Unsupervised High-Resolution Depth Learning From Videos With Dual Networks
This work improves monocular depth estimation for applications like autonomous driving and robotics by enabling more efficient use of high-resolution data, though it is incremental as it builds on existing unsupervised methods.
The paper tackles the problem of unsupervised depth learning from videos by addressing the loss of fine-grained details when down-sampling high-resolution images due to memory and computation constraints, proposing a dual networks architecture that directly processes high-resolution inputs to generate high-accuracy depth maps, achieving state-of-the-art results on KITTI and Make3D benchmarks.

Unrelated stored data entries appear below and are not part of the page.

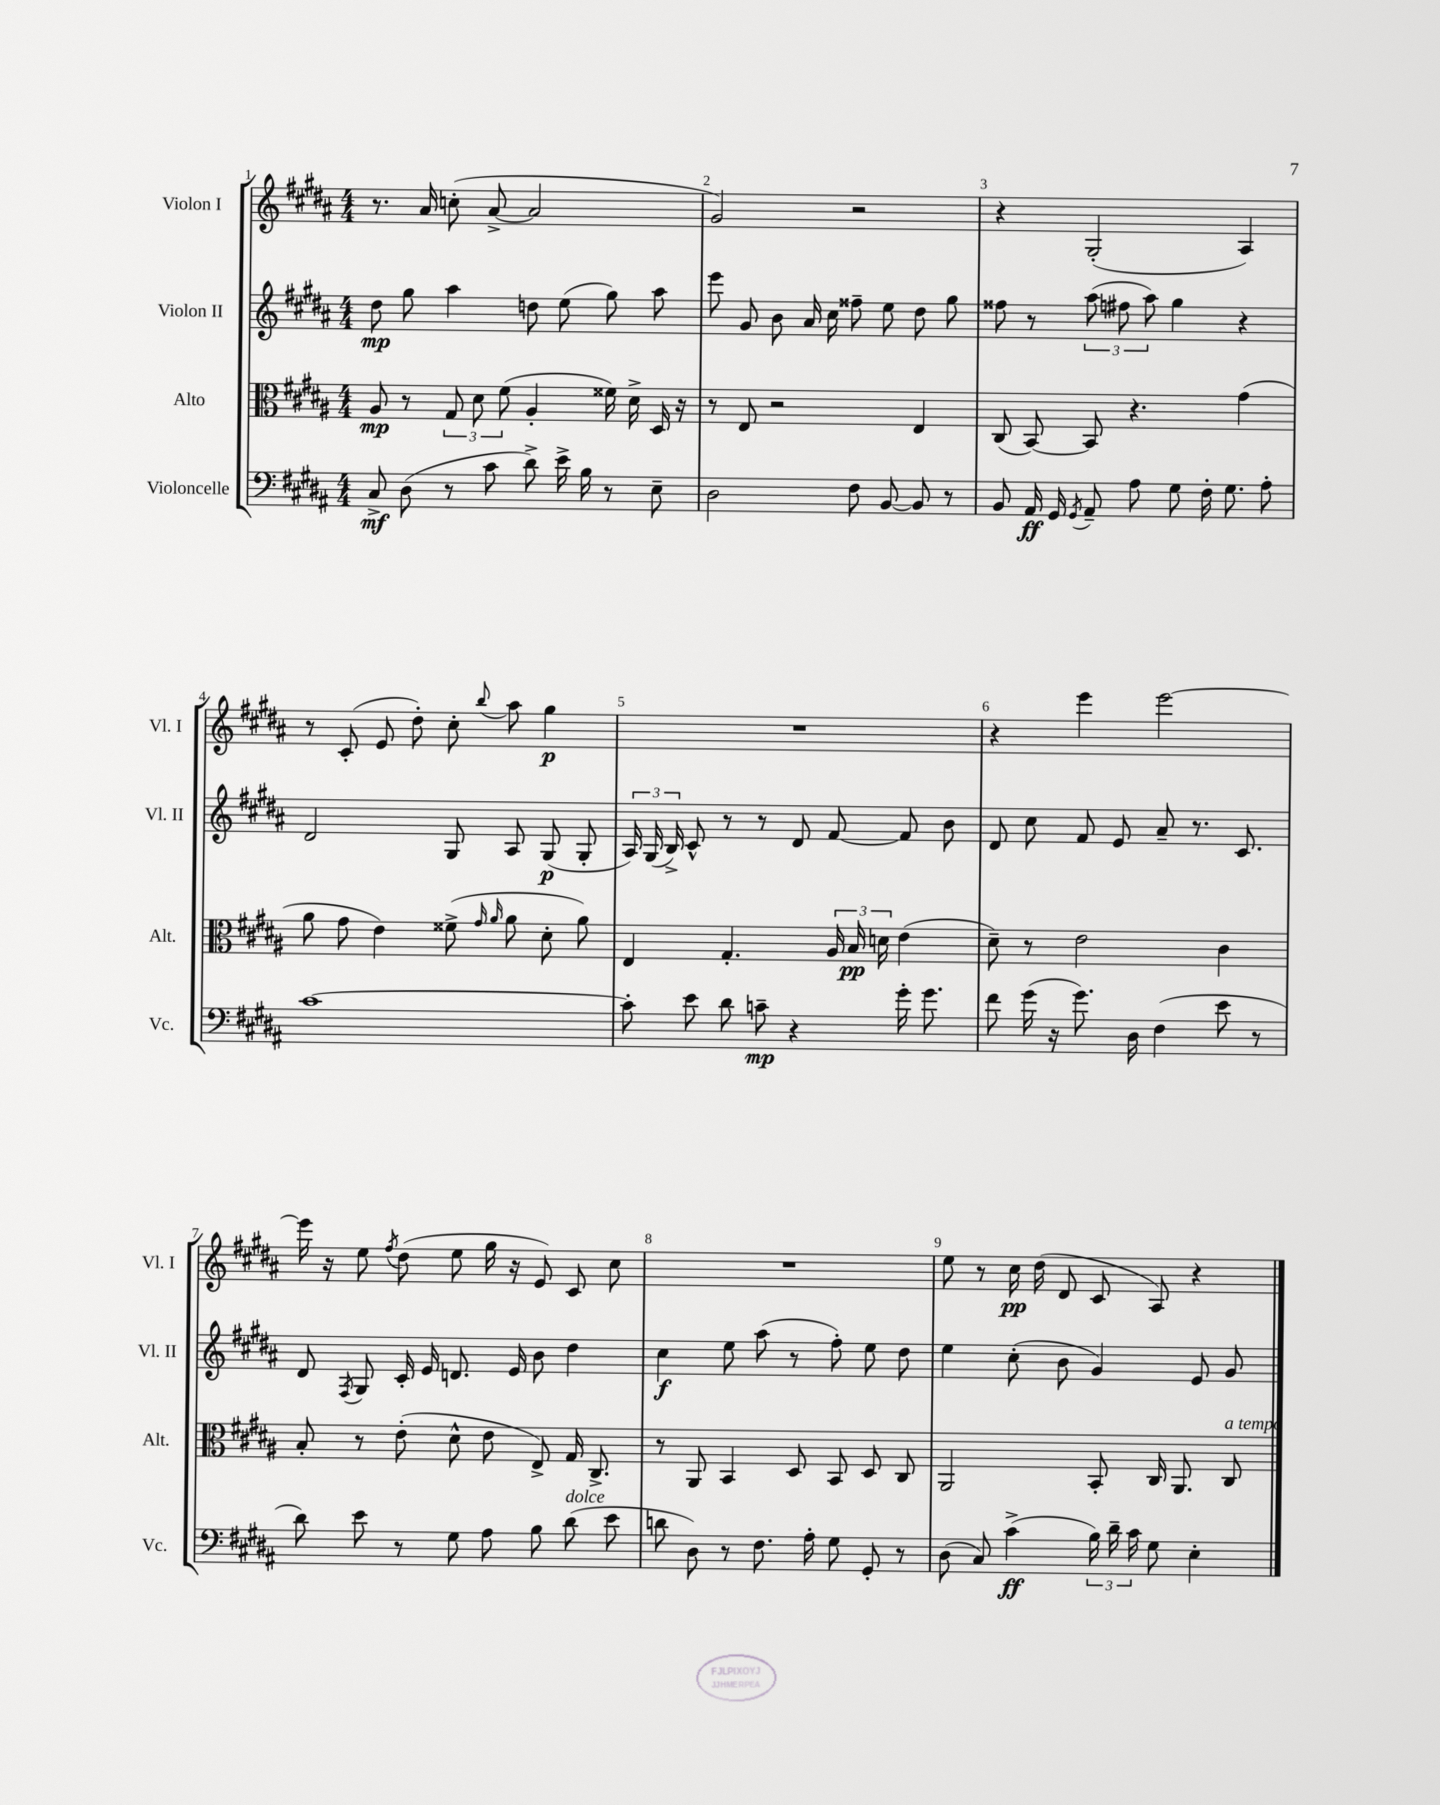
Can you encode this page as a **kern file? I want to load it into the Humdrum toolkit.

**kern	**kern	**kern	**kern
*staff4	*staff3	*staff2	*staff1
*clefF4	*clefC3	*clefG2	*clefG2
*k[f#c#g#d#a#]	*k[f#c#g#d#a#]	*k[f#c#g#d#a#]	*k[f#c#g#d#a#]
*M4/4	*M4/4	*M4/4	*M4/4
8C#^	8A#	8dd#	8.r
(8D#	8r	8gg#	.
.	.	.	16a#
8r	12G#	4aa#	(8cc'
.	12d#	.	.
8c#	.	.	[8a#^
.	(12f#	.	.
8d#^)	4A#'	8dd	2a#]
16e^	.	(8ee	.
16B	.	.	.
8r	16f##)	8gg#)	.
.	16d#^	.	.
8E~	16D#	8aa#	.
.	16r	.	.
=	=	=	=
2D#	8r	8eee	2g#)
.	8E	8g#	.
.	2r	8b	.
.	.	16a#	.
.	.	16cc#	.
8F#	.	8ff##~	2r
[8BB	.	8ee	.
8BB]	4E	8dd#	.
8r	.	8gg#	.
=	=	=	=
8BB	(8C#	8ff##	4r
16AA#	[8BB)	8r	.
16GG#	.	.	.
8qGG#	.	.	.
8AA#~	8BB]	(12aa#	(2G#'
.	.	12ff#	.
8A#	4.r	.	.
.	.	12aa#)	.
8G#	.	4gg#	.
16F#'	.	.	.
8.G#	.	.	.
.	(4g#	4r	4A#)
8A#'	.	.	.
=	=	=	=
[1c#	8a#	2d#	8r
.	8g#	.	(8c#'
.	4e)	.	8e
.	.	.	8dd#')
.	(8f##^	8G#	8cc#'
.	16qqg#	.	.
.	16qqa#	.	8qqbb
.	8a#	8A#	8aa#
.	8d#'	(8G#	4gg#
.	8a#)	8G#'	.
=	=	=	=
8c#']	4E	24A#)	1r
.	.	(24G#	.
.	.	24B^)	.
8e	.	8c#^^	.
8d#	4.G#'	8r	.
8c~	.	8r	.
4r	.	8d#	.
.	24A#	[8f#	.
.	24B	.	.
.	24d	.	.
16g#'	(4e	8f#]	.
8.g#	.	.	.
.	.	8b	.
=	=	=	=
8f#	8d#~)	8d#	4r
(16g#	8r	8cc#	.
16r	.	.	.
8.g#)	2e	8f#	4eee
.	.	8e	.
16D#	.	.	.
(4F#	.	8a#~	[2eee
.	.	8.r	.
8e	4c#	.	.
.	.	8.c#	.
8r	.	.	.
=	=	=	=
8d#)	8B'	8d#	16eee]
.	.	.	16r
.	.	8qF#	.
8e	8r	8G#	8ee
.	.	.	8qff#
8r	(8e'	16c#'	(8dd#
.	.	16e	.
8G#	8d#^^	8.d	8ee
8A#	8e	.	16gg#
.	.	16e	16r
8B	8E^)	8b	8e)
(8d#	16G#	4dd#	8c#
.	8.C#^	.	.
8e	.	.	8cc#
=	=	=	=
8d	8r	4cc#	1r
8D#)	8AA#	.	.
8r	4BB	8ee	.
8.F#	.	(8aa#	.
.	8D#	8r	.
16A#'	.	.	.
8G#	8BB	8ff#')	.
8GG#'	8D#	8ee	.
8r	8C#	8dd#	.
=	=	=	=
(8D#	2AA#	4ee	8ee
8C#)	.	.	8r
(4c#^	.	(8cc#'	16cc#
.	.	.	(16dd#
.	.	8b	8d#
24B)	8BB'	4g#)	8c#
24d#~	.	.	.
24c#	.	.	.
8G#	16C#	.	8A#)
.	8.AA#	.	.
4E'	.	8e	4r
.	8C#	8g#	.
==	==	==	==
*-	*-	*-	*-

Unsupervised depth learning takes the appearance difference between a target view and a view synthesized from its adjacent frame as supervisory signal. Since the supervisory signal only comes from images themselves, the resolution of training data significantly impacts the performance. High-resolution images contain more fine-grained details and provide more accurate supervisory signal. However, due to the limitation of memory and computation power, the original images are typically down-sampled during training, which suffers heavy loss of details and disparity accuracy. In order to fully explore the information contained in high-resolution data, we propose a simple yet effective dual networks architecture, which can directly take high-resolution images as input and generate high-resolution and high-accuracy depth map efficiently. We also propose a Self-assembled Attention (SA-Attention) module to handle low-texture region. The evaluation on the benchmark KITTI and Make3D datasets demonstrates that our method achieves state-of-the-art results in the monocular depth estimation task.